RESULT: Your product gets marginal success, lots of confusion, and mild or no profit. Next month, a competitor does a better job and your sales drop to nothing. This is what most people do and most fail. Be that cunning competitor instead, it’s not that hard.
GOOD Product Creation Framework (rare!):
- Get all the questions your customers desperately have.
- Answer them in a way that all people can truly understand.
- Hit them with multiple modalities (video, text, etc).
- Reach them in every way you can (email, web, etc).
RESULT: A product that customers will find really valuable and really understand, you can charge big bucks for it. Emulate this, please, your wallet will thank you.

{ 1 comment… read it below or add one }
The first two frameworks which is suggested to be avoided seems to be the ones being undertaken by mose internet marketers. Writing whatever you feel like writing— what you think is essential may not be essential for other people. Therefore, even if you spend a year perfecting what you are writing, it does not guarantee that they will all pay off.

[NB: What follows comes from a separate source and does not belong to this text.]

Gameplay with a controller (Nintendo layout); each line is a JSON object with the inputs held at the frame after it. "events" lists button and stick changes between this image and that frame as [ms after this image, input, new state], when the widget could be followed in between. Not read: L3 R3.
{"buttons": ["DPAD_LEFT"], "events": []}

The second one on the other hand is customer focused- customers questions answered in your ebook then you place them somewhere near, waiting for them to pick it up. Then somebody else comes along, carrying a product that poses competition, people will go along with what’s new and leave your product behind.
The recommended framework— also customer focused but it is a good thing that you stressed the word “desperately” in the first pointer. And the big difference between this one and the second one mentioned is that you just don’t place the product near the customers— you reach them in any way you can.
I hope you can share any solid products that you’ve been working on here in your blog.